Glossary

Anomaly Score

Anomaly Score


An anomaly score is a metric used to assess the abnormality or deviation of a particular data point or set of data points from a given pattern or expected behavior. In various fields such as finance, cybersecurity, and data analysis, anomaly scores play a crucial role in identifying and flagging unusual or suspicious activities.


The anomaly score is typically calculated by comparing the observed data with an established baseline or reference model. This reference model represents the normal or expected behavior, and any deviation from it is considered an anomaly. The greater the deviation, the higher the anomaly score assigned to the data point.

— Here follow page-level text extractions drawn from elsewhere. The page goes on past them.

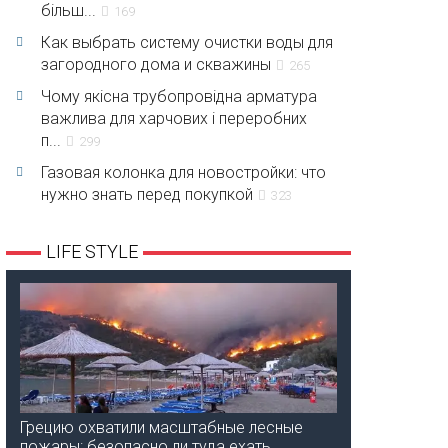
більш...
169
Как выбрать систему очистки воды для
загородного дома и скважины
265
Чому якісна трубопровідна арматура
важлива для харчових і переробних
п...
299
Газовая колонка для новостройки: что
нужно знать перед покупкой
323
LIFE STYLE
Грецию охватили масштабные лесные
пожары: безопасно ли туда ехать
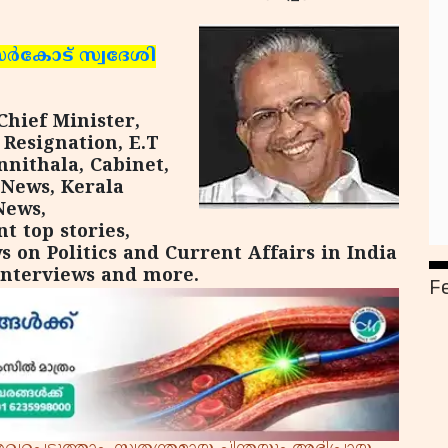
ാസര്‍കോട് സ്വദേശി
hief Minister,
esignation, E.T
ithala, Cabinet,
 News, Kerala
News,
t top stories,
 on Politics and Current Affairs in India
interviews and more.
F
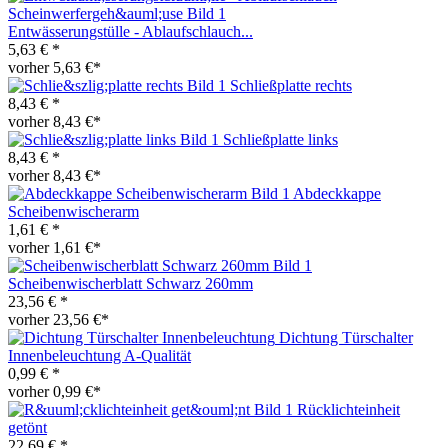
Entwässerungstülle - Ablaufschlauch...
5,63 € *
vorher 5,63 €*
Schließplatte rechts
8,43 € *
vorher 8,43 €*
Schließplatte links
8,43 € *
vorher 8,43 €*
Abdeckkappe
Scheibenwischerarm
1,61 € *
vorher 1,61 €*
Scheibenwischerblatt Schwarz 260mm
23,56 € *
vorher 23,56 €*
Dichtung Türschalter
Innenbeleuchtung A-Qualität
0,99 € *
vorher 0,99 €*
Rücklichteinheit
getönt
22,69 € *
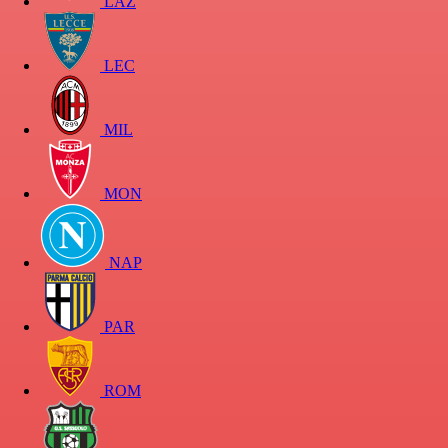
LAZ
LEC
MIL
MON
NAP
PAR
ROM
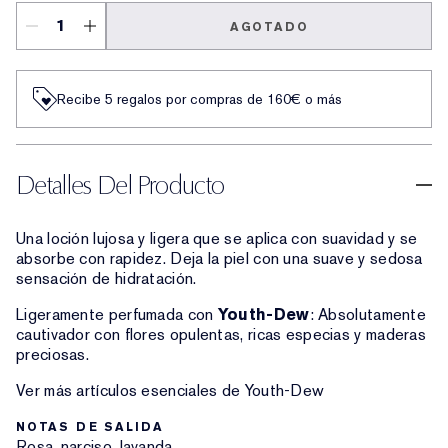
AGOTADO
Recibe 5 regalos por compras de 160€ o más
Detalles Del Producto
Una loción lujosa y ligera que se aplica con suavidad y se
absorbe con rapidez. Deja la piel con una suave y sedosa
sensación de hidratación.
Ligeramente perfumada con
Youth-Dew
: Absolutamente
cautivador con flores opulentas, ricas especias y maderas
preciosas.
Ver más artículos esenciales de Youth-Dew
NOTAS DE SALIDA
Rosa, narciso, lavanda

Anomaly scores help in detecting and highlighting outliers or anomalies that might indicate potential issues or threats. For example, in financial fraud detection, anomaly scores can identify unusual transactions or patterns that may suggest fraudulent activity. In network security, anomaly scores can pinpoint abnormal network behavior that might indicate a cyber attack.


To calculate an anomaly score, various methods and algorithms are employed, such as statistical techniques like z-score, clustering, or machine learning algorithms. These methods analyze the data to find patterns, establish a baseline, and then calculate the distance or deviation from that baseline.


It is important to note that the interpretation of an anomaly score depends on the context and domain-specific knowledge. An anomaly score alone does not provide a definitive indication of whether an anomaly is benign or malicious. It serves as an alert mechanism that requires further investigation and analysis to determine the nature and significance of the anomaly.


In summary, an anomaly score is a metric used to assess the abnormality or deviation of data from an established baseline. It is a valuable tool in various fields for identifying and flagging unusual patterns or activities that might require further attention.